Fair Housing Violation Penalties
So, what happens if you face landlord discrimination or experience a Texas fair housing violation? If this occurs, the party violating the Texas Fair Housing Act will be severely penalized.
If you believe you have been a victim of housing or rental discrimination, you have two options for dealing with it:
- You can file a complaint with the Texas Workforce Commission (TWC)

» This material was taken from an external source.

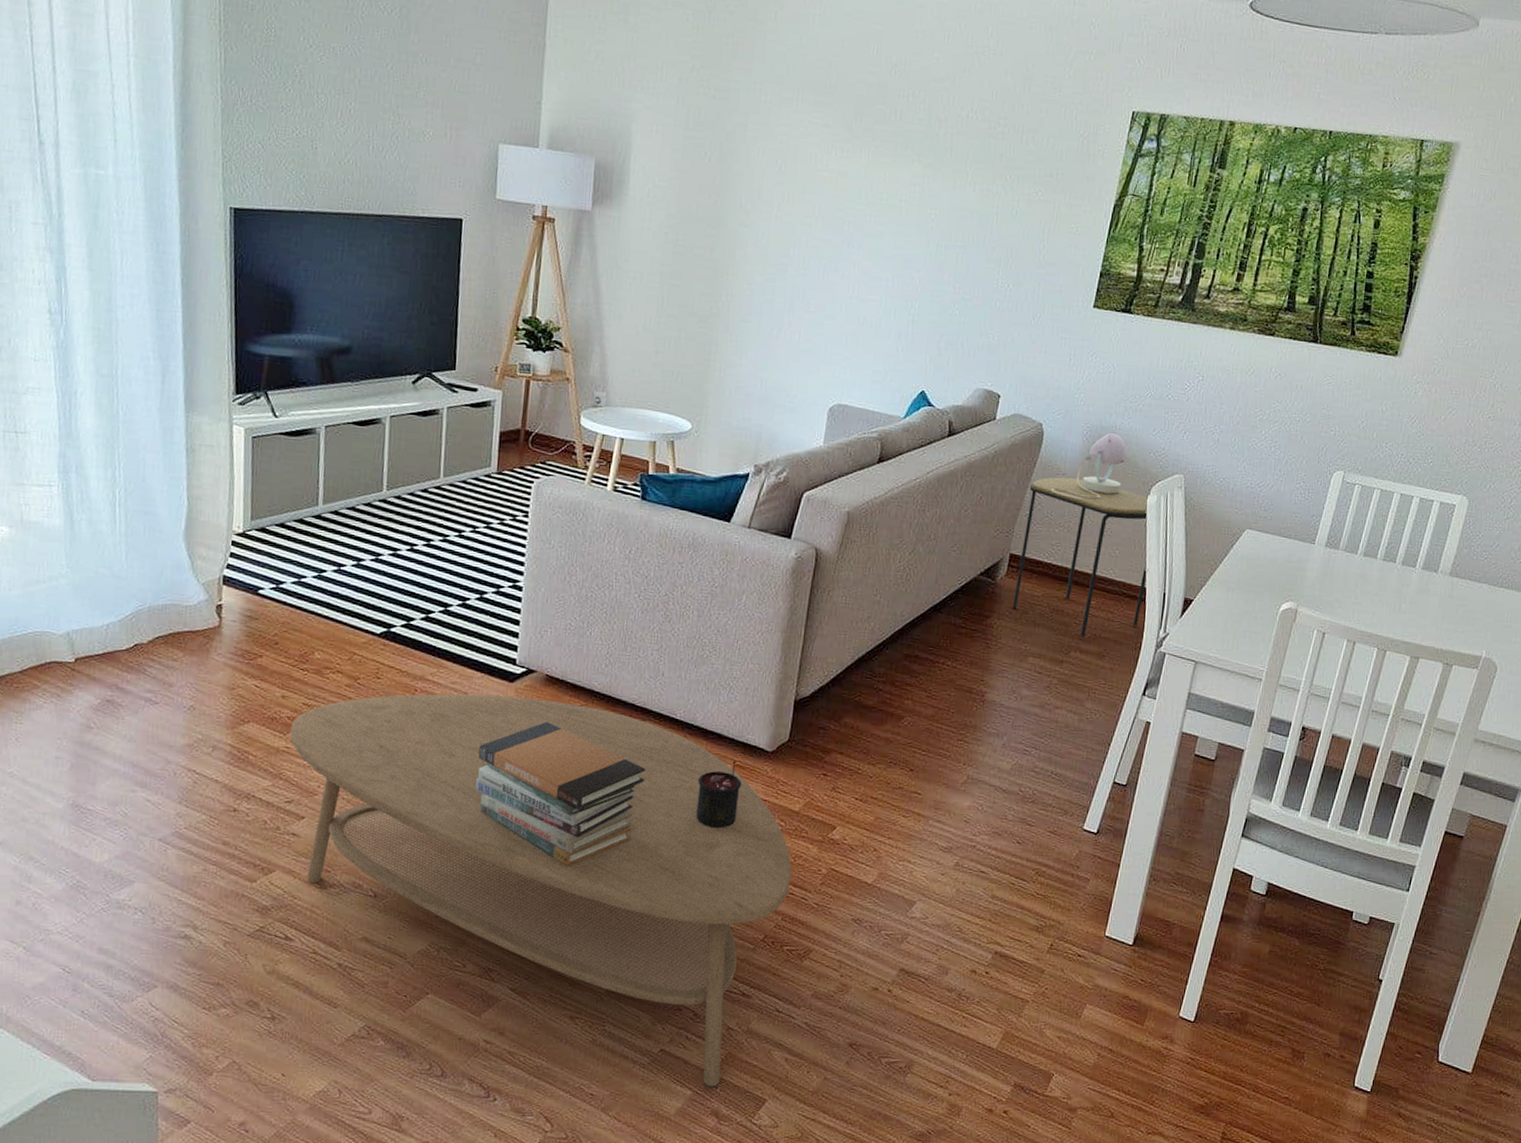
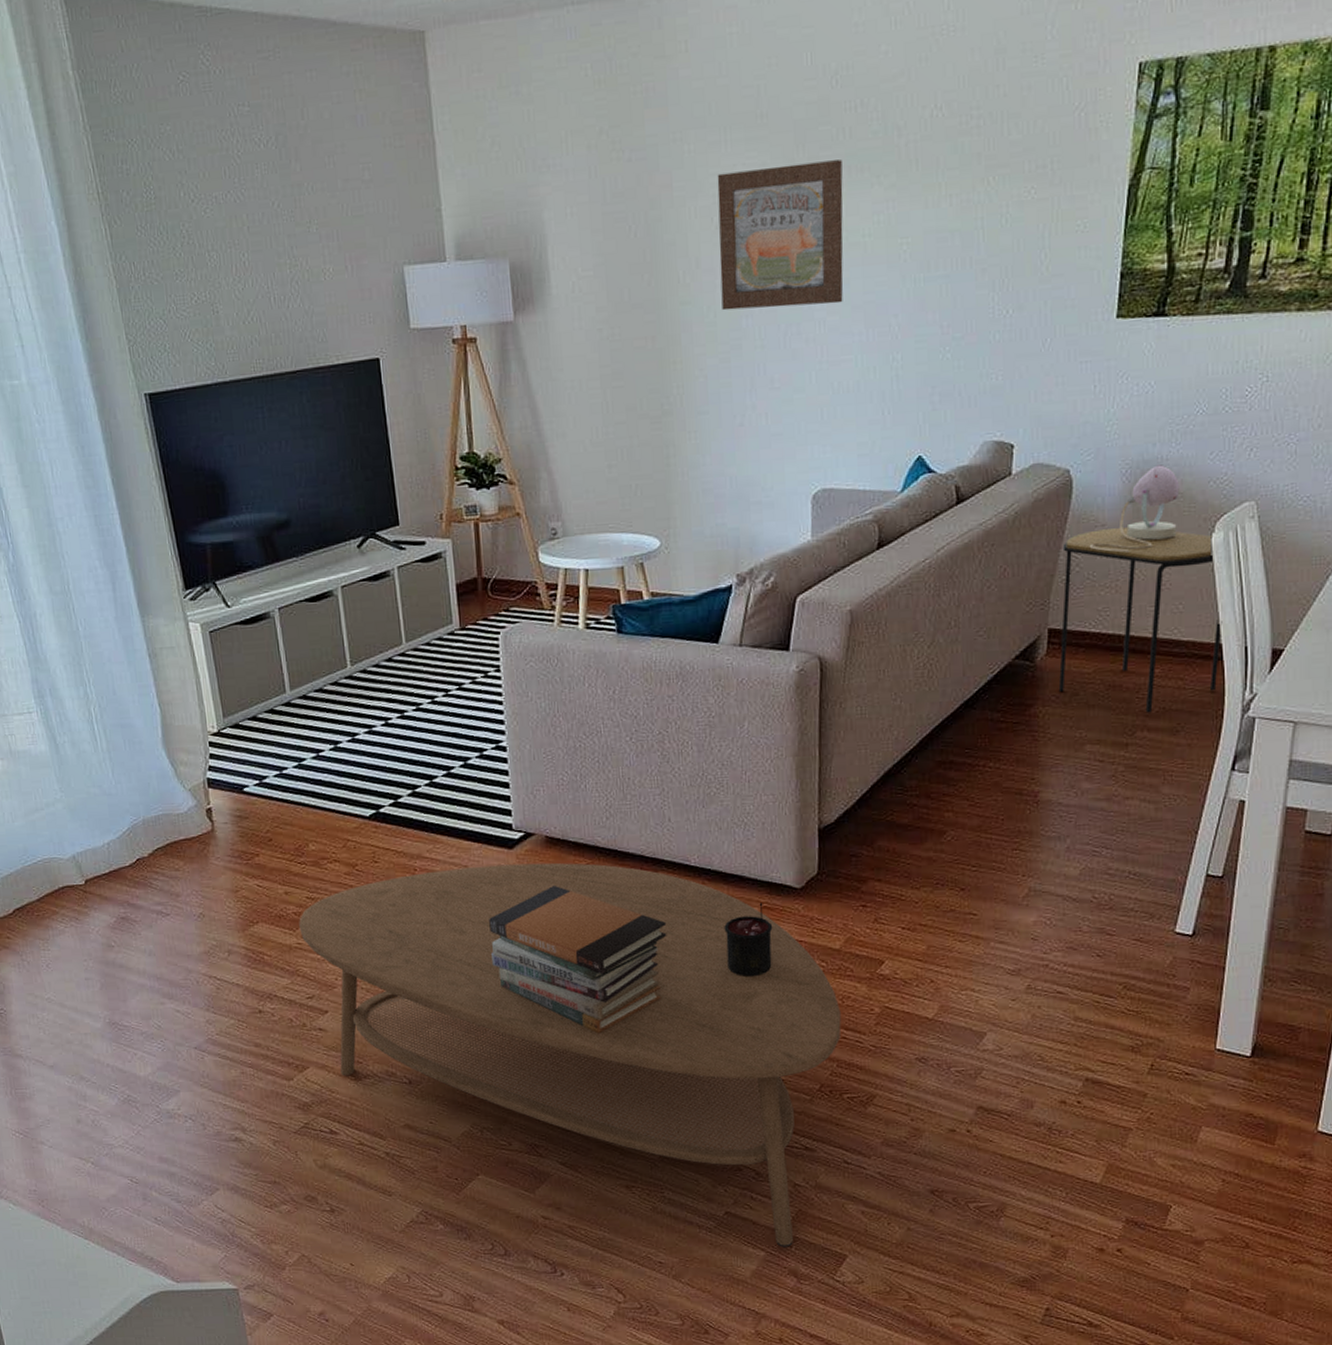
wall art: none [774,125,891,252] -> present [717,160,844,311]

- You can sue the other person in civil court
The TWC has the power to order the defendant to cover your costs, including court costs, attorney fees, and other fees. They will also be subject to civil fines, including:
- $10,000 for one violation
- $25,000 for two offenses in the last five years
- $50,000 if they’ve committed two or more offenses in the last seven years
These fines are paid to the Texas comptroller, who serves as the state's “chief financial officer.”
Civil Court Penalties
You may be granted financial compensation, legal fees, and court expenses in addition to an injunction or restraining order. Additionally, the offender may be penalized $50,000 for a first offense and $100,000 for a second.
Housing discrimination can result in criminal penalties, not just civil ones. For instance, in Texas, it is a Class A misdemeanor to use force or threats to prevent you from renting or purchasing a property. This is punishable with a fine of up to $4,000 and up to one year in jail.
Avoid Housing Discrimination in Texas
Don’t put up with housing discrimination when searching for your new home. How can you make sure this doesn’t happen? Start by finding a real estate agent that you trust to help you find the perfect home.